**REQUIRED WORK:** Return, word for word, the line that contains "ought to provide" and every line after it through the end of the records.

**RECORDS FOR THE TASK:**
[Start of section]
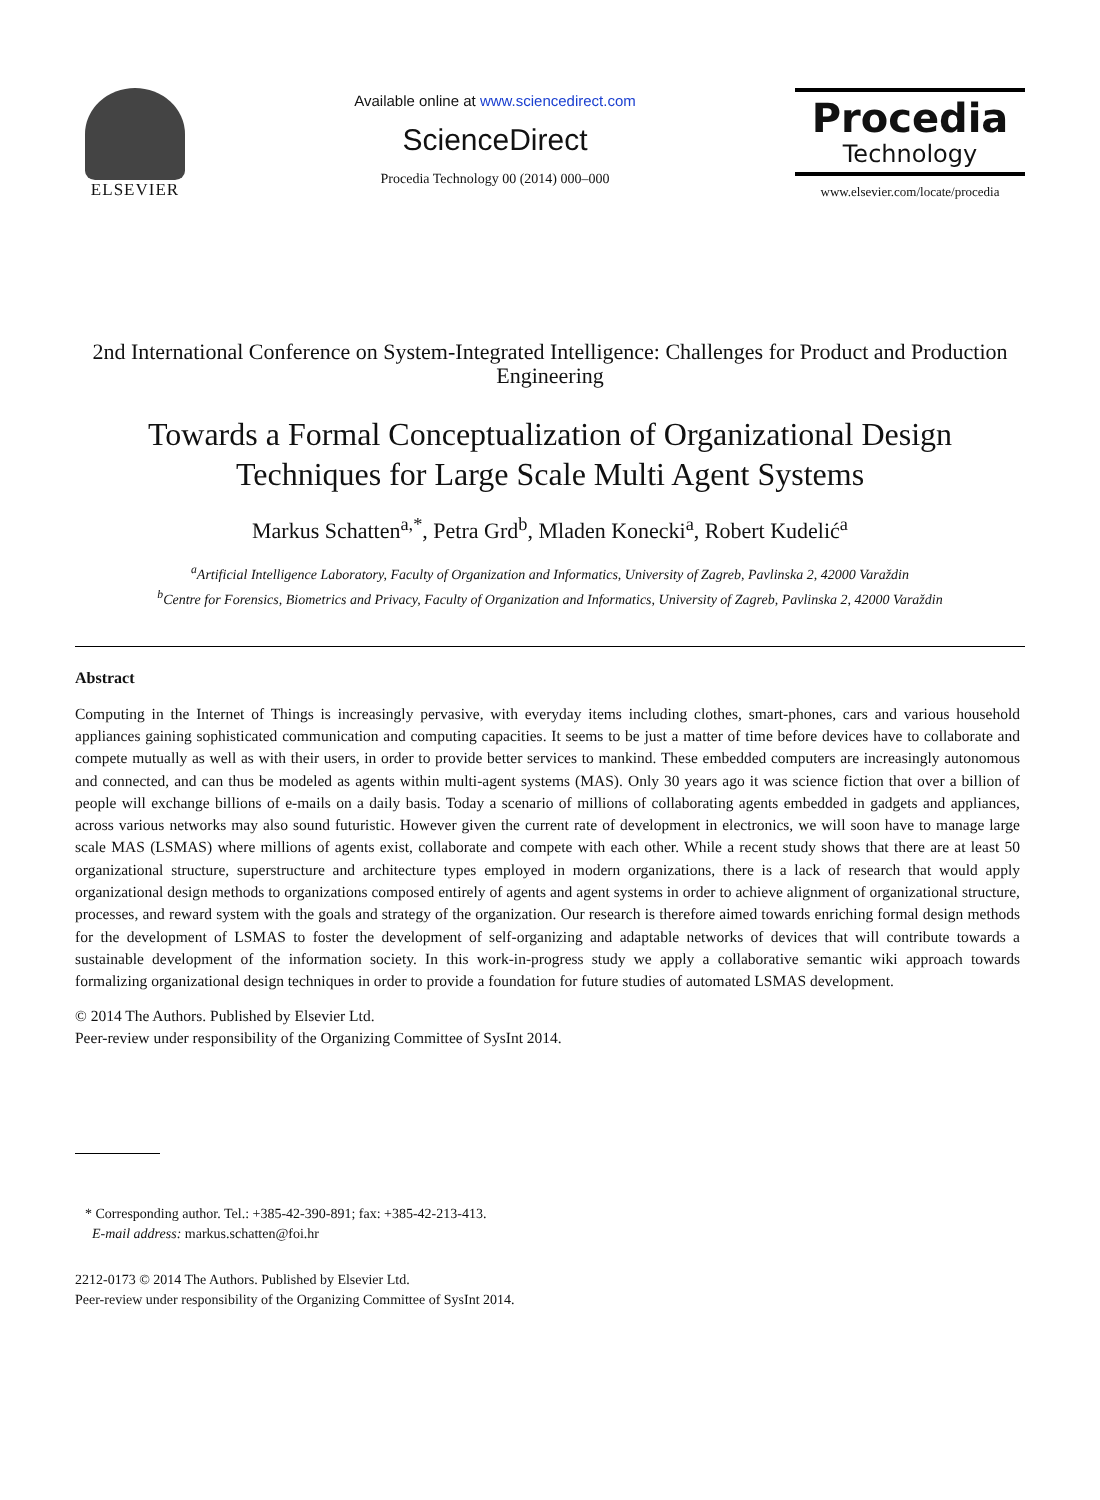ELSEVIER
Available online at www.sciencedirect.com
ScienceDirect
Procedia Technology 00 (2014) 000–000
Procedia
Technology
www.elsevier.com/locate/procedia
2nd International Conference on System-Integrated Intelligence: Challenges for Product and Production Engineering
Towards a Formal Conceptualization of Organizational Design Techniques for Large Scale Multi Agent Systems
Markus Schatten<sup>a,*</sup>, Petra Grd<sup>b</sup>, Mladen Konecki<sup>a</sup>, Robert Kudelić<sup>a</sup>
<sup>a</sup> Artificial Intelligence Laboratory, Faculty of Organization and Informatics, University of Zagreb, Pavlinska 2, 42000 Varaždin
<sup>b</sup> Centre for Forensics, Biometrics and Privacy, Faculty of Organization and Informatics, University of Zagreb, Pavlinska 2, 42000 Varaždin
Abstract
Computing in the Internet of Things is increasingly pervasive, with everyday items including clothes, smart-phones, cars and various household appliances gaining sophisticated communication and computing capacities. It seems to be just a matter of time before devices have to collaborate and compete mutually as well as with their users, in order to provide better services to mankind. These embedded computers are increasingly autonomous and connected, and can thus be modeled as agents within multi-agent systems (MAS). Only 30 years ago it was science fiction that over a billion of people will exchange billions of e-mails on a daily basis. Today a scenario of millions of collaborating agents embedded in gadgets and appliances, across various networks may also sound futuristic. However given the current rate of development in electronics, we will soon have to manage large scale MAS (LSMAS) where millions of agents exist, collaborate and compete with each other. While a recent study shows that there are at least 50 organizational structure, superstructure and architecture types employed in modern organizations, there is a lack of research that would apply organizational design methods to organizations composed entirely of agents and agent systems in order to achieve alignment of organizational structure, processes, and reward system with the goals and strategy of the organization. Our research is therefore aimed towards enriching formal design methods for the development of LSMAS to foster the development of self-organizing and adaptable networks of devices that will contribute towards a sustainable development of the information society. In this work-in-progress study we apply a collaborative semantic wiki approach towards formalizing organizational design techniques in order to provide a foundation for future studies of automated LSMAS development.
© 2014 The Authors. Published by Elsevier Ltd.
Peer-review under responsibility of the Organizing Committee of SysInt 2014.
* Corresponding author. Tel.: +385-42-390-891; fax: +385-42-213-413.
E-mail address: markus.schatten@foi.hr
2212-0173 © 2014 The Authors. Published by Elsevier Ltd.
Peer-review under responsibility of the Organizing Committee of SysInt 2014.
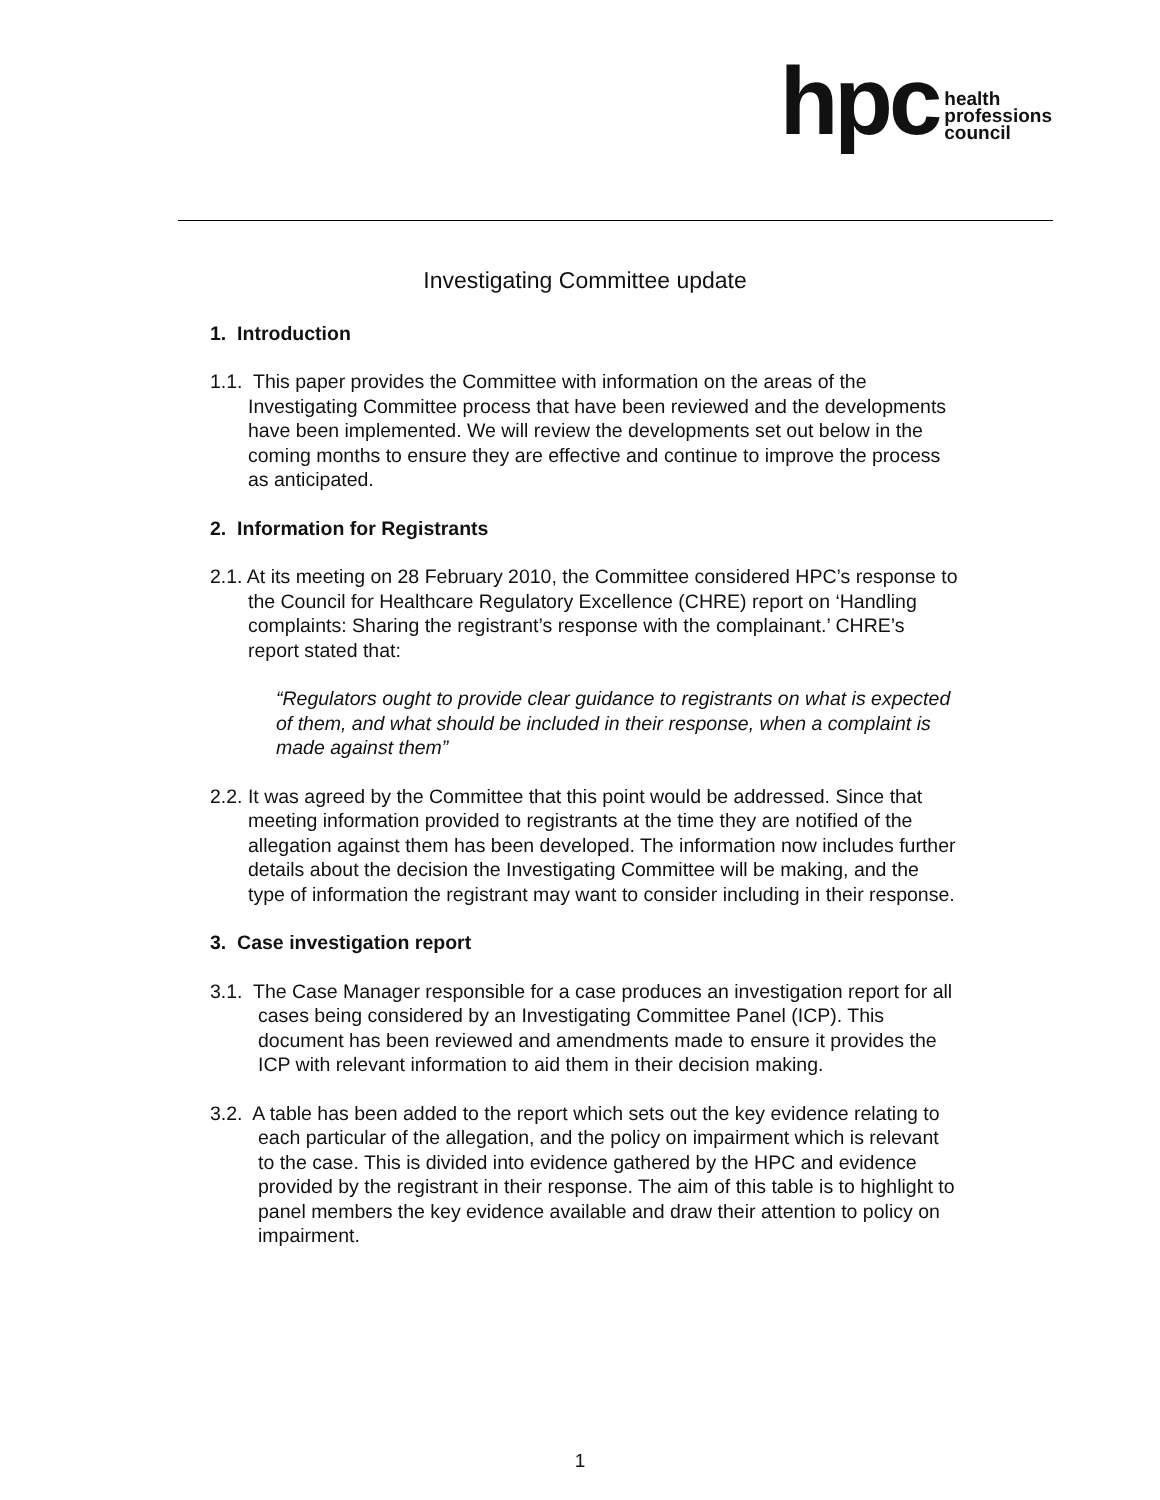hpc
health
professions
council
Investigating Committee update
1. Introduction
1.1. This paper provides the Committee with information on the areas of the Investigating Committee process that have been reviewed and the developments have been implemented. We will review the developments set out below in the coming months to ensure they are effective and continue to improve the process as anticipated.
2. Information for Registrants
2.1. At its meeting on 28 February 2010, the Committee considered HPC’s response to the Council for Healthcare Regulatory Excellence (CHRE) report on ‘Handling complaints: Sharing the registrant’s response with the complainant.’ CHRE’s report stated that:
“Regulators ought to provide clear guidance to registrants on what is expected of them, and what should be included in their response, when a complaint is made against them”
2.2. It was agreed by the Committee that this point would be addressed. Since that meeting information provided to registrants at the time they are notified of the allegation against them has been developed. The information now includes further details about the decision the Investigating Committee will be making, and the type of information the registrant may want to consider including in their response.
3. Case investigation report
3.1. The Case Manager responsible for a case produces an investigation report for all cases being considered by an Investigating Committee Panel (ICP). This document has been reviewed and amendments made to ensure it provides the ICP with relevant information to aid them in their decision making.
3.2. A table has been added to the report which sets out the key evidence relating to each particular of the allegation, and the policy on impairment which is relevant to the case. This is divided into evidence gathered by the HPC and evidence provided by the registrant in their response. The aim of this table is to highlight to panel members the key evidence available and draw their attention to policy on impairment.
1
[End of section]
**TASK RESULT:**
“Regulators ought to provide clear guidance to registrants on what is expected of them, and what should be included in their response, when a complaint is made against them”
2.2. It was agreed by the Committee that this point would be addressed. Since that meeting information provided to registrants at the time they are notified of the allegation against them has been developed. The information now includes further details about the decision the Investigating Committee will be making, and the type of information the registrant may want to consider including in their response.
3. Case investigation report
3.1. The Case Manager responsible for a case produces an investigation report for all cases being considered by an Investigating Committee Panel (ICP). This document has been reviewed and amendments made to ensure it provides the ICP with relevant information to aid them in their decision making.
3.2. A table has been added to the report which sets out the key evidence relating to each particular of the allegation, and the policy on impairment which is relevant to the case. This is divided into evidence gathered by the HPC and evidence provided by the registrant in their response. The aim of this table is to highlight to panel members the key evidence available and draw their attention to policy on impairment.
1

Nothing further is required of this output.